Несомненный плюс нынешней выставки – объединение источников (сезанновских работ из собраний Щукина и Морозова или тех, которые наши художники могли видеть и видели на выставках за границей) с созданными под их впечатлением русскими вещами. Основная ее идея абсолютно прозрачна – русский авангард вырос из Сезанна. Стоит посмотреть на выставку, чтобы понять, почему именно этот мастер (а не Ван Гог или Гоген, также в высшей степени чтимые отечественными авангардистами) был выбран на роль учителя. Выбран за то, за что другие подвергались поношению, – за школу. Искусство Сезанна, несмотря на весь его модернизм, чрезвычайно классично и замешано не на ком-то, а на Пуссене. Именно эту традицию, не всегда осознанную до конца, восприняли у Сезанна русские художники-радикалы. Чем и вошли в мировую историю искусства.
Бенедикт Лившиц, много кого и много что припечатавший в своем «Полутораглазом стрельце», прошелся и по главному детищу вообще-то очень ценимого им Михаила Ларионова: «лучизм, которым Ларионов пробовал „перекрыть“ итальянцев, весь помещался в жилетном кармане Боччони». Сказал как отрезал. Если учесть, что активной жизни самому лучизму было отмерено всего года три, а группа лучистов, кроме самого Ларионова, исчерпывалась по большому счету только его женой Натальей Гончаровой и учеником Михаилом Ле-Дантю, то понятно, почему ядовитому Лившицу все поверили. Да и авторитет итальянского футуризма в целом и с шумом прогастролировавшего в Москву 1914 года Маринетти в частности был настолько велик, что куда легче было поверить во вторичность своего перед чужим, чем разбираться в тонкостях отличий. И только сами русские, не «футуристы», но «будущники», точно знали, что они первые, те, с кого начинается «истинное освобождение живописи».
Слова про освобождение живописи были сказаны весной 1913 года, когда в Москве был опубликован манифест «Лучисты и будущники» и была открыта программная для лучистов выставка «Мишень». В манифесте, как было принято в эти годы во всех манифестах, было поставлено пугающее обывателя количество восклицательных знаков и риторических вопросов, обозначены приемлемые попутчики («все стили признаем годными для выражения нашего творчества, прежде и сейчас существующие, как то: кубизм, футуризм, орфизм»), мелкие враги (прежде всего – «Бубновый валет», «Союз молодежи», эгофутуристы и неофутуристы: «довольно „Бубновых валетов“», прикрывающих этим названием свое убогое искусство, бумажных пощечин, даваемых рукой младенца, страдающего собачьей старостью – Союзов старых и молодых!), и назван главный враг – понятное дело, им оказался Запад («мы против Запада, опошляющего наши и восточные формы и все нивелирующего»).
Позитивная программа, как говорят нынче, была совершенно определенной: «да здравствует прекрасный Восток!
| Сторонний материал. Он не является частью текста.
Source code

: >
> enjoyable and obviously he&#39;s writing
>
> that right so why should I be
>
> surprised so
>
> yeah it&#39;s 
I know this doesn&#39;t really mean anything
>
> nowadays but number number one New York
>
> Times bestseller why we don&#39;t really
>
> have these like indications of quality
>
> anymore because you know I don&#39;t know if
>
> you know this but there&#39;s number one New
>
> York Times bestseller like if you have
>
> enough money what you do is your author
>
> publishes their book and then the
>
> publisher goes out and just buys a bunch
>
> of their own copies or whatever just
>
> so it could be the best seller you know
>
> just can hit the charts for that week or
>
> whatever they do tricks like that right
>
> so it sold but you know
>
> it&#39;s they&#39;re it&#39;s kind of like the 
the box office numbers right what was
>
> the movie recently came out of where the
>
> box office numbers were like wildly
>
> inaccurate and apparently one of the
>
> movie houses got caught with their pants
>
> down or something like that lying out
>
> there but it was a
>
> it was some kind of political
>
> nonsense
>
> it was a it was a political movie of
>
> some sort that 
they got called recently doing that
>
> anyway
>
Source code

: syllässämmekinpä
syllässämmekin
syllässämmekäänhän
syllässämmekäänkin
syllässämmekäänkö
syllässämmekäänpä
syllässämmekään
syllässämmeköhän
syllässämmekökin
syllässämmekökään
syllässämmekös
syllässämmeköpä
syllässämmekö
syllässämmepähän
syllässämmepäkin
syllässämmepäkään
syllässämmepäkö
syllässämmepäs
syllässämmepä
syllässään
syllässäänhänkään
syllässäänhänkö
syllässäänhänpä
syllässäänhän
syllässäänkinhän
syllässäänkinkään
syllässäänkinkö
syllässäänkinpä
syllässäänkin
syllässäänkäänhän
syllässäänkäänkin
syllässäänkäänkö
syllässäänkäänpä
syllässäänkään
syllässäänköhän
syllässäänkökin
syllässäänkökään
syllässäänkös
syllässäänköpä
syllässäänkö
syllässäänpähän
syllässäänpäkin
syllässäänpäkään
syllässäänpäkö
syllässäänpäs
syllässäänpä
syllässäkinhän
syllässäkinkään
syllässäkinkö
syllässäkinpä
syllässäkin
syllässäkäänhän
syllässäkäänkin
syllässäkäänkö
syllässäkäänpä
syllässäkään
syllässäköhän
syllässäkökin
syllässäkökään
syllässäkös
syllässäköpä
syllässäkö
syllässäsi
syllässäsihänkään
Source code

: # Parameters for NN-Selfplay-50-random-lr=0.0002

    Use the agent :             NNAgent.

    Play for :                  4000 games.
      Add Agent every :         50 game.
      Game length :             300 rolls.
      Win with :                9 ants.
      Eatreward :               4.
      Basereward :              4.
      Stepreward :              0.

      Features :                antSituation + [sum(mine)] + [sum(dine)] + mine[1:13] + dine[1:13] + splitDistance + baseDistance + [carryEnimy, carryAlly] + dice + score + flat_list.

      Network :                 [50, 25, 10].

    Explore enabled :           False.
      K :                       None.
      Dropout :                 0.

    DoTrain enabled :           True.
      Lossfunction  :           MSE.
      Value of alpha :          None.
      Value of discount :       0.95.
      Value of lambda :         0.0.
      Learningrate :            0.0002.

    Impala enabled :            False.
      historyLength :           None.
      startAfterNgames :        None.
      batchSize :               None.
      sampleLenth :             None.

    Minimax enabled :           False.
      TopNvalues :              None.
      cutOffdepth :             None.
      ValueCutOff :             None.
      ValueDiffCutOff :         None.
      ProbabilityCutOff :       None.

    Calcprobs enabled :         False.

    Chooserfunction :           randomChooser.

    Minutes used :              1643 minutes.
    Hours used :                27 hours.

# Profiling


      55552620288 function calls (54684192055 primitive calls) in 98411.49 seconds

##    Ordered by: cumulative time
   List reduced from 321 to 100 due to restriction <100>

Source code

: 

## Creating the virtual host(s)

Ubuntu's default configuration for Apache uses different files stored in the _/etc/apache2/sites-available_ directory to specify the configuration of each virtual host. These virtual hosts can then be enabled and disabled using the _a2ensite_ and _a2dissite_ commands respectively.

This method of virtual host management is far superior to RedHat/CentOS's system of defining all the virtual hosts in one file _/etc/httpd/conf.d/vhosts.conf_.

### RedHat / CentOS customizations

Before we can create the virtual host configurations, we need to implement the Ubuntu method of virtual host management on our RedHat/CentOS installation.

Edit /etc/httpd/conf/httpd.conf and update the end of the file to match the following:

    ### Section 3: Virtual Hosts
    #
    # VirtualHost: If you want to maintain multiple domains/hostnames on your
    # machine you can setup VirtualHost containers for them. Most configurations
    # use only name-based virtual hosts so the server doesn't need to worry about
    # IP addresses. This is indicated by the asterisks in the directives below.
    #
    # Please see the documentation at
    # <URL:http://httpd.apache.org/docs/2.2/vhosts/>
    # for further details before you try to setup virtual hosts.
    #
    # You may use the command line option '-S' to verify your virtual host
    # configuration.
Мы объединяемся с современными восточными художниками для совместной работы. Да здравствует национальность! Мы идем рука об руку с малярами. Да здравствует созданный нами стиль лучистой живописи, свободной от Реальных форм, существующей и развивающейся по живописным законам! <…> Требуем знания живописного мастерства. Напряженность чувства и его высокий подъем ценим больше всего. Считаем, что в живописных формах весь мир может выразиться сполна: жизнь, поэзия, музыка, философия». Там еще было много других, столь же славных слов, но главное сказано именно тут: лучизм – это искусство живописи как таковой. И здесь скрывается его главное отличие от всех иных, поименованных выше, а на самом деле – и многих других последовавших после лучизма авангардных течений: лучизм не есть аналитика и деконструкция, но лишь отражение предметного мира в живописной плоскости (по мнению авторов манифеста, ловить его надо именно в световых и цветовых лучах, идущих от предмета к предмету). Идея совершенно романтическая, недаром большой знаток нюансов русского авангарда Николай Пунин принципиально разводил лучизм и супрематизм, утверждая, что живопись лучистов явилась «плодом очень тонких реалистических сопоставлений». Слово «реалистический» тут выглядит почти как бранное – но в данном контексте совершенно верное: живописная экспрессивная поэзия Кандинского к Ларионову и его соратникам куда ближе, чем бухгалтерская сухость Малевича или утопии великого мечтателя Татлина.
На практике постарались следовать манифесту: вожделенный Восток обернулся Грузией (главным событием выставки «Мишень» был Нико Пиросмани), маляры были представлены самые что ни на есть подлинные (вывески, рекламы), а самыми свободными от «навоза» дающих пощечину общественному вкусу оказались дети и самодеятельные художники.